Data supplied.
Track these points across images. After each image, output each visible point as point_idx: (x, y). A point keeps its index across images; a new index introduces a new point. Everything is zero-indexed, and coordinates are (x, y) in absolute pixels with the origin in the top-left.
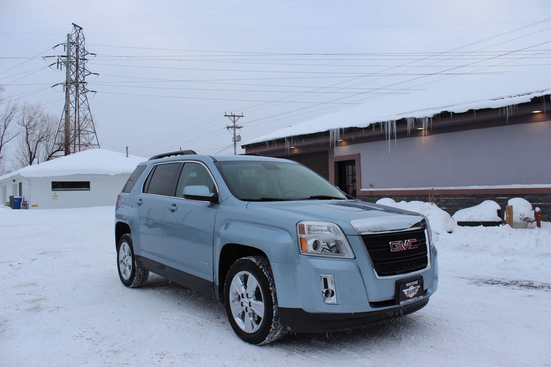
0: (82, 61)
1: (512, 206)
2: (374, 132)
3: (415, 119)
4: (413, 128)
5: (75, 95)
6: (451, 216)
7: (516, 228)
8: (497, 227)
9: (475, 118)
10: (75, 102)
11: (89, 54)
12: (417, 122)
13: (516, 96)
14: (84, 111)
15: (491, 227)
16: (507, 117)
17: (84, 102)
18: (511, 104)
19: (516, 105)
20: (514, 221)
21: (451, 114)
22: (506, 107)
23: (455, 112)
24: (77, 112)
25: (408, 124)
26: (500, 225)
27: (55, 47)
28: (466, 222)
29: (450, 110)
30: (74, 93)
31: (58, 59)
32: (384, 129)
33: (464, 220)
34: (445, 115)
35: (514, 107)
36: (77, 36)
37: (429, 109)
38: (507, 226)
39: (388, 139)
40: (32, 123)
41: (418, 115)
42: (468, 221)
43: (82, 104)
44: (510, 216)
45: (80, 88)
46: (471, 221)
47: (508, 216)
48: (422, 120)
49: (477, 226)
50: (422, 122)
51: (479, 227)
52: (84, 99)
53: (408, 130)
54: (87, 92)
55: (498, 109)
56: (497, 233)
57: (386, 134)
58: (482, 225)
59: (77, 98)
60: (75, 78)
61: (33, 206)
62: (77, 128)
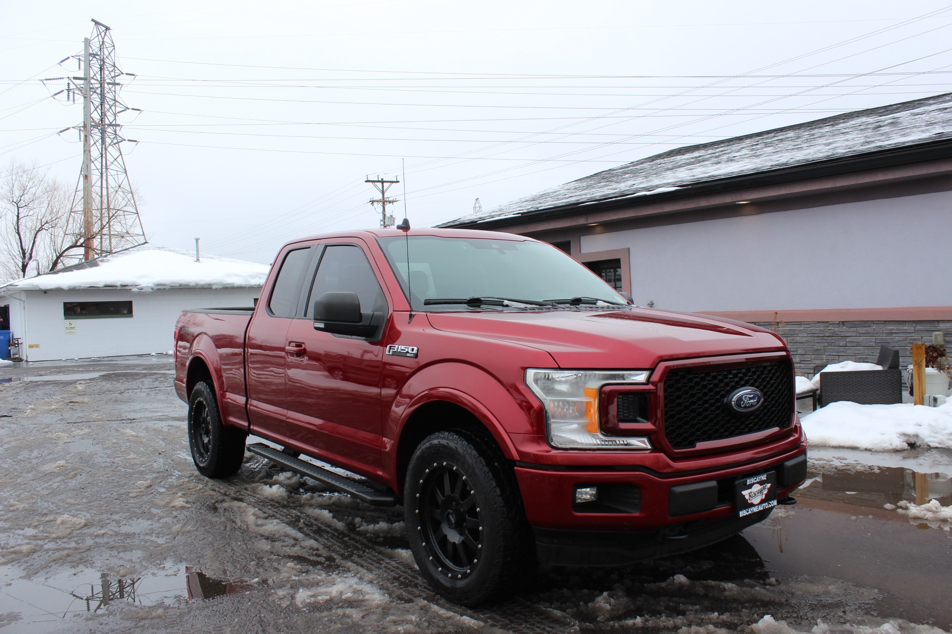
0: (110, 86)
5: (100, 148)
10: (100, 159)
11: (122, 74)
14: (116, 176)
17: (115, 160)
24: (104, 177)
27: (62, 61)
30: (97, 143)
31: (69, 84)
36: (101, 43)
40: (27, 197)
43: (112, 164)
45: (109, 134)
52: (116, 154)
54: (121, 141)
59: (104, 152)
60: (99, 118)
61: (31, 346)
62: (105, 206)
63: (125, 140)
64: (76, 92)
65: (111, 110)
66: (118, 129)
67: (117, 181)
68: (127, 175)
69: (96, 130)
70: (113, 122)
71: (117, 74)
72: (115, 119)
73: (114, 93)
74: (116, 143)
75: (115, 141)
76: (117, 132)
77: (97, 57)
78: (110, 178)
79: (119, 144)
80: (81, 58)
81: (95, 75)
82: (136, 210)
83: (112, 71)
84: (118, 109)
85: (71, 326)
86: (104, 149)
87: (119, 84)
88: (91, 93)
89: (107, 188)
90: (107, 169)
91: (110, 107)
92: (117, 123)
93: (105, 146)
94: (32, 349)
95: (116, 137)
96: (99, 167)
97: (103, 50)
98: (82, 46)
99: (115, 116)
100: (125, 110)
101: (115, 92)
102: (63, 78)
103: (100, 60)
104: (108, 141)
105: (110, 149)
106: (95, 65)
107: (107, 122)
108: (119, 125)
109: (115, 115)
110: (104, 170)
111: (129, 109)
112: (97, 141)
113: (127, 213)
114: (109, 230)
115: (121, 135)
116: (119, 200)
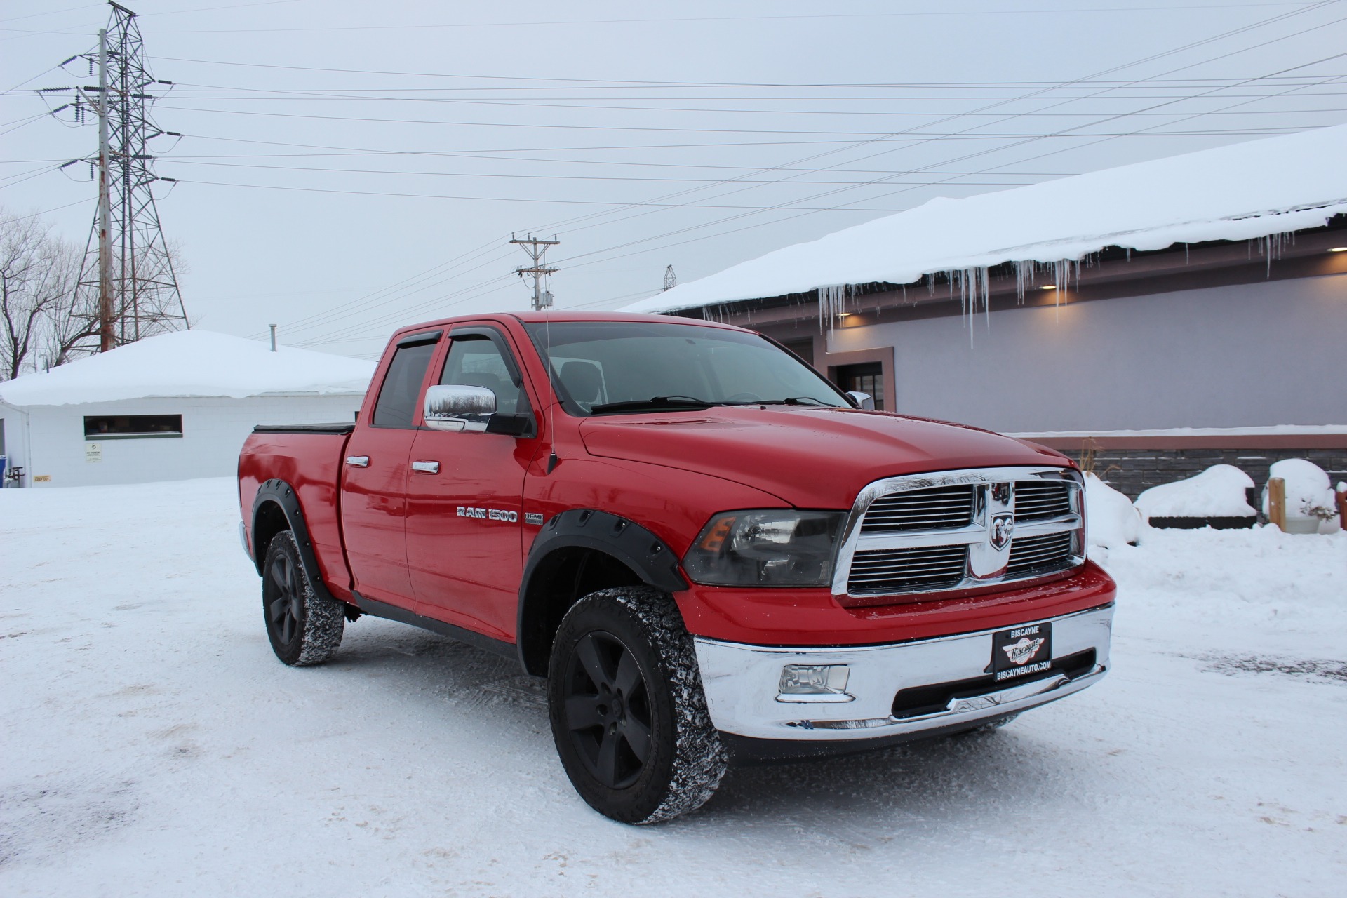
1: (1282, 481)
2: (932, 294)
3: (1037, 265)
4: (1030, 287)
6: (1133, 502)
7: (1293, 533)
8: (1246, 529)
9: (1187, 263)
12: (1043, 271)
13: (1291, 210)
15: (1232, 530)
16: (1269, 263)
18: (1279, 231)
19: (1290, 233)
20: (1287, 516)
21: (1129, 253)
22: (1265, 238)
23: (1139, 248)
25: (1021, 278)
26: (1256, 526)
28: (1171, 518)
29: (1124, 242)
31: (78, 97)
32: (957, 287)
33: (1165, 512)
34: (1112, 254)
35: (1286, 237)
36: (122, 36)
37: (1072, 238)
38: (1272, 527)
39: (967, 312)
40: (19, 263)
41: (1043, 256)
42: (1175, 516)
44: (1279, 503)
46: (1183, 515)
47: (1273, 504)
48: (1054, 266)
49: (1198, 528)
50: (1054, 272)
51: (1202, 529)
53: (1018, 291)
55: (1246, 241)
56: (1248, 546)
57: (963, 299)
58: (1208, 526)
60: (120, 145)
61: (38, 479)
62: (128, 275)
63: (157, 179)
64: (86, 107)
65: (136, 135)
66: (148, 162)
67: (146, 238)
68: (160, 230)
69: (115, 164)
70: (139, 152)
71: (145, 82)
72: (143, 148)
73: (141, 110)
74: (145, 183)
75: (143, 180)
76: (147, 167)
77: (116, 56)
78: (135, 233)
79: (150, 183)
80: (93, 57)
81: (114, 83)
82: (174, 280)
83: (138, 77)
84: (148, 133)
85: (95, 453)
86: (127, 192)
87: (149, 97)
88: (109, 109)
89: (132, 249)
90: (131, 220)
91: (136, 131)
92: (146, 154)
93: (129, 188)
94: (39, 482)
95: (144, 174)
96: (120, 218)
97: (126, 46)
98: (97, 40)
99: (143, 144)
100: (157, 135)
101: (143, 107)
102: (69, 89)
103: (122, 61)
104: (133, 179)
105: (136, 191)
106: (114, 68)
107: (132, 153)
108: (150, 157)
109: (143, 141)
110: (127, 222)
111: (163, 133)
112: (117, 180)
113: (160, 286)
114: (135, 310)
115: (152, 171)
116: (149, 266)
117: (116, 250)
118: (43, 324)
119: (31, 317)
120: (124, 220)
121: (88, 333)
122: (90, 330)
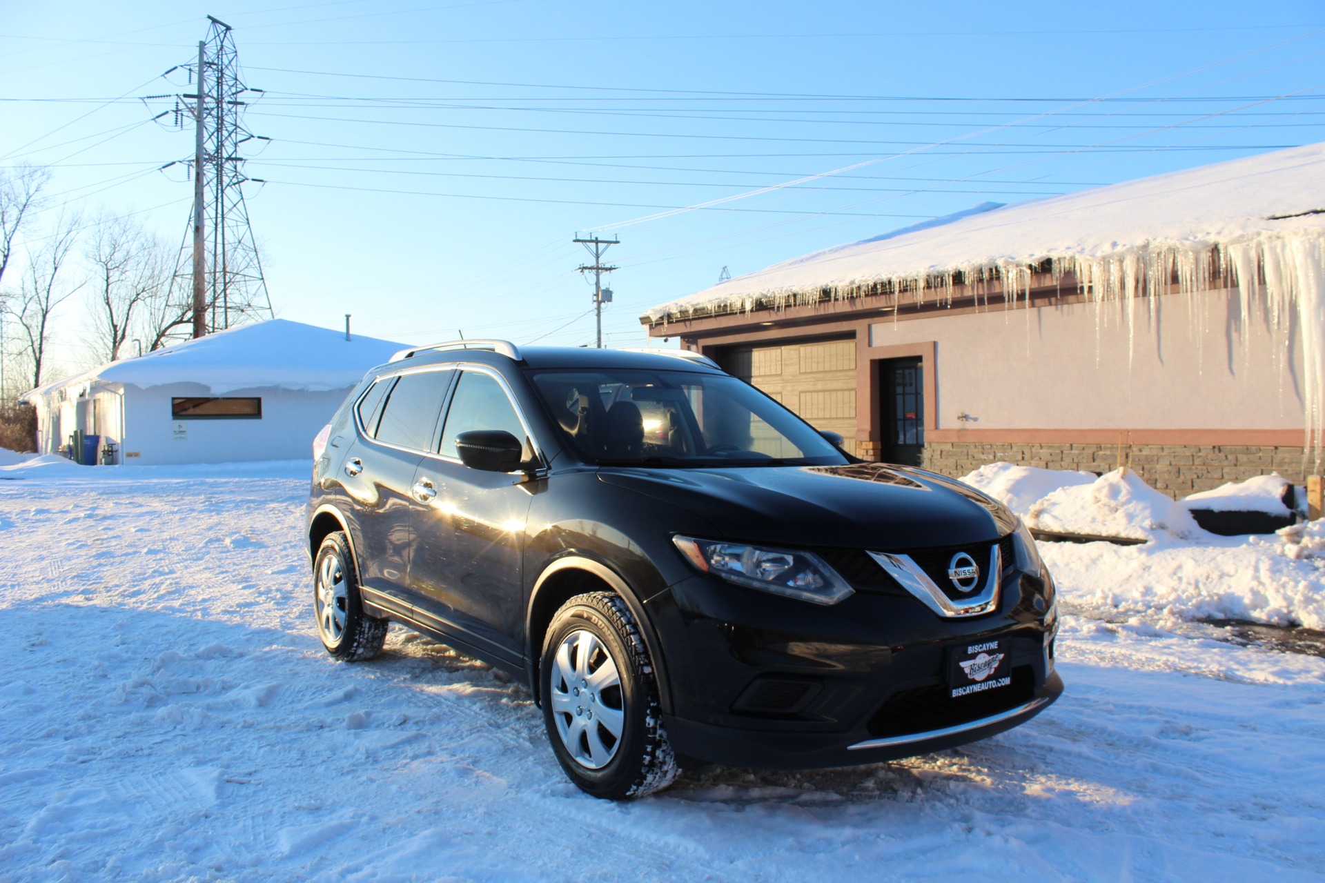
0: (230, 106)
5: (215, 189)
10: (214, 205)
11: (246, 89)
14: (235, 228)
17: (235, 206)
24: (220, 229)
27: (167, 73)
30: (211, 183)
31: (177, 103)
36: (219, 47)
40: (119, 256)
43: (230, 210)
45: (227, 171)
52: (236, 198)
54: (243, 181)
59: (220, 195)
60: (215, 149)
61: (129, 455)
62: (220, 268)
63: (248, 179)
64: (185, 113)
66: (239, 164)
67: (236, 233)
68: (249, 227)
69: (210, 166)
70: (232, 154)
71: (239, 90)
72: (235, 151)
73: (234, 116)
74: (237, 183)
75: (235, 180)
76: (238, 168)
77: (213, 67)
78: (227, 230)
79: (240, 184)
80: (192, 68)
81: (210, 91)
82: (261, 273)
83: (232, 86)
84: (240, 138)
85: (181, 429)
86: (220, 191)
87: (242, 104)
88: (205, 115)
89: (224, 244)
90: (223, 218)
91: (230, 135)
92: (238, 157)
93: (222, 187)
94: (130, 458)
95: (236, 175)
96: (213, 215)
97: (222, 57)
98: (197, 52)
99: (236, 147)
100: (248, 139)
101: (236, 114)
103: (218, 71)
104: (226, 180)
105: (228, 191)
106: (211, 77)
107: (225, 155)
108: (240, 160)
109: (235, 145)
110: (219, 220)
111: (254, 137)
112: (211, 180)
113: (247, 278)
114: (226, 302)
115: (243, 172)
116: (238, 260)
117: (209, 245)
118: (141, 313)
119: (130, 306)
120: (216, 218)
121: (181, 322)
122: (182, 318)
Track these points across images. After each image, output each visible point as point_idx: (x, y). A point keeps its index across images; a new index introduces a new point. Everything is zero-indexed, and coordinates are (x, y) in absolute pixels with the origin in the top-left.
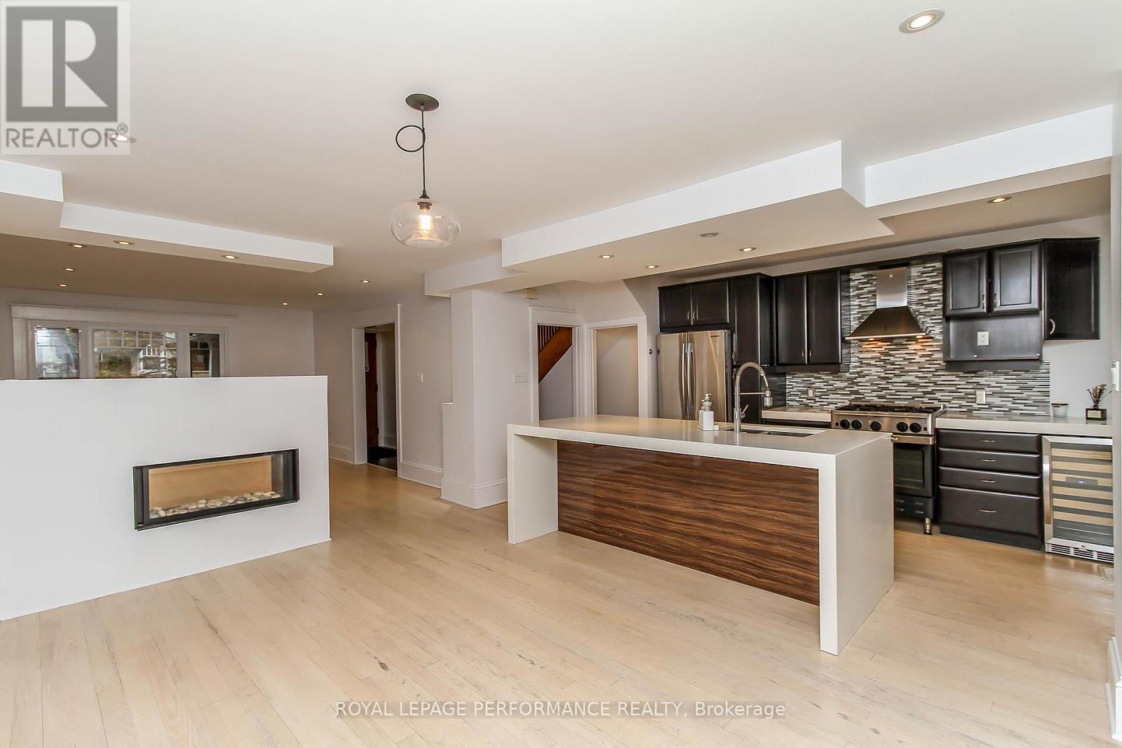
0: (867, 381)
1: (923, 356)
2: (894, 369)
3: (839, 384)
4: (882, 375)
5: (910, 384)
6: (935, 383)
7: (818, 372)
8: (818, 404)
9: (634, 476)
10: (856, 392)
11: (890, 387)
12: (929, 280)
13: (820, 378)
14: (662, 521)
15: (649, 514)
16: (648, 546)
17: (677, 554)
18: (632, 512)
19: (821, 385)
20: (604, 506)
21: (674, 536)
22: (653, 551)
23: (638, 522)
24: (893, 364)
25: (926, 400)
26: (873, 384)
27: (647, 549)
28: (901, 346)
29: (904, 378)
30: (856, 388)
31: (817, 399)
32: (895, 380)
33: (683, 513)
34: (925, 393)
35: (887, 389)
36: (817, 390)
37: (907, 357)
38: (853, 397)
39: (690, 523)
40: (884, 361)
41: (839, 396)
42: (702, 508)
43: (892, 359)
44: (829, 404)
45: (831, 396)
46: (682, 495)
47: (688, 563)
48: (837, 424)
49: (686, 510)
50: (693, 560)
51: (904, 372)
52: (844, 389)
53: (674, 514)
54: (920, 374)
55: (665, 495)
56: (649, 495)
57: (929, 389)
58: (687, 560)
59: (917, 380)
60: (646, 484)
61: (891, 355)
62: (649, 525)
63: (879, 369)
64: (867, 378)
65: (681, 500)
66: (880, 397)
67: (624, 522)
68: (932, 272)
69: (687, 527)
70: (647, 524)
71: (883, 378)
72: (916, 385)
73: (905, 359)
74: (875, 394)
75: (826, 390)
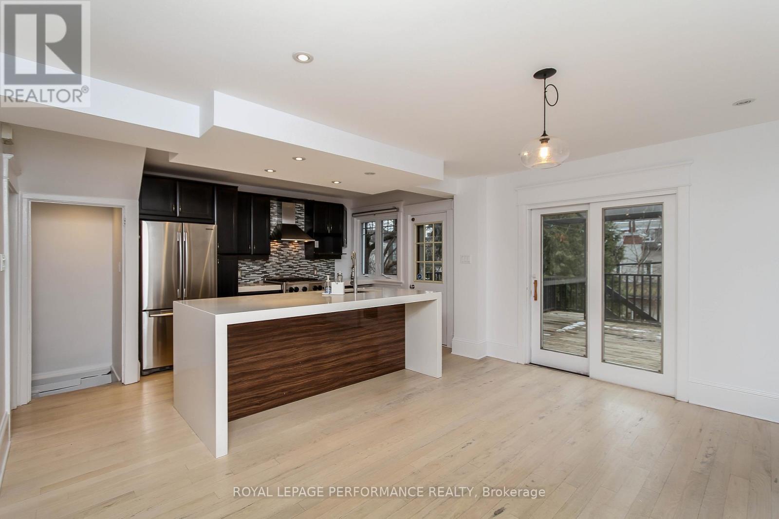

What you will do. Rewrite the items from their first line through the line containing "62: (105, 206)", inclusive, as a JSON list of strings with one string per line, omitting blank lines and the pictures.

Task response.
[
  "Track these points across images. After each image, output each visible point as point_idx: (x, y). A point keeps its index across images; a new index introduces a new point. Everything is zero-indexed, and coordinates are (x, y) in absolute pixels with the origin in the top-left.",
  "0: (82, 61)",
  "1: (512, 206)",
  "2: (374, 132)",
  "3: (415, 119)",
  "4: (413, 128)",
  "5: (75, 95)",
  "6: (451, 216)",
  "7: (516, 228)",
  "8: (497, 227)",
  "9: (475, 118)",
  "10: (75, 102)",
  "11: (89, 54)",
  "12: (417, 122)",
  "13: (516, 96)",
  "14: (84, 111)",
  "15: (491, 227)",
  "16: (507, 117)",
  "17: (84, 102)",
  "18: (511, 104)",
  "19: (516, 105)",
  "20: (514, 221)",
  "21: (451, 114)",
  "22: (506, 107)",
  "23: (455, 112)",
  "24: (77, 112)",
  "25: (408, 124)",
  "26: (500, 225)",
  "27: (55, 47)",
  "28: (466, 222)",
  "29: (450, 110)",
  "30: (74, 93)",
  "31: (58, 59)",
  "32: (384, 129)",
  "33: (464, 220)",
  "34: (445, 115)",
  "35: (514, 107)",
  "36: (77, 36)",
  "37: (429, 109)",
  "38: (507, 226)",
  "39: (388, 139)",
  "40: (32, 123)",
  "41: (418, 115)",
  "42: (468, 221)",
  "43: (82, 104)",
  "44: (510, 216)",
  "45: (80, 88)",
  "46: (471, 221)",
  "47: (508, 216)",
  "48: (422, 120)",
  "49: (477, 226)",
  "50: (422, 122)",
  "51: (479, 227)",
  "52: (84, 99)",
  "53: (408, 130)",
  "54: (87, 92)",
  "55: (498, 109)",
  "56: (497, 233)",
  "57: (386, 134)",
  "58: (482, 225)",
  "59: (77, 98)",
  "60: (75, 78)",
  "61: (33, 206)",
  "62: (77, 128)",
  "0: (110, 86)",
  "5: (100, 148)",
  "10: (100, 159)",
  "11: (122, 74)",
  "14: (116, 176)",
  "17: (115, 160)",
  "24: (104, 177)",
  "27: (62, 61)",
  "30: (97, 143)",
  "31: (69, 84)",
  "36: (101, 43)",
  "40: (27, 197)",
  "43: (112, 164)",
  "45: (109, 134)",
  "52: (116, 154)",
  "54: (121, 141)",
  "59: (104, 152)",
  "60: (99, 118)",
  "61: (31, 346)",
  "62: (105, 206)"
]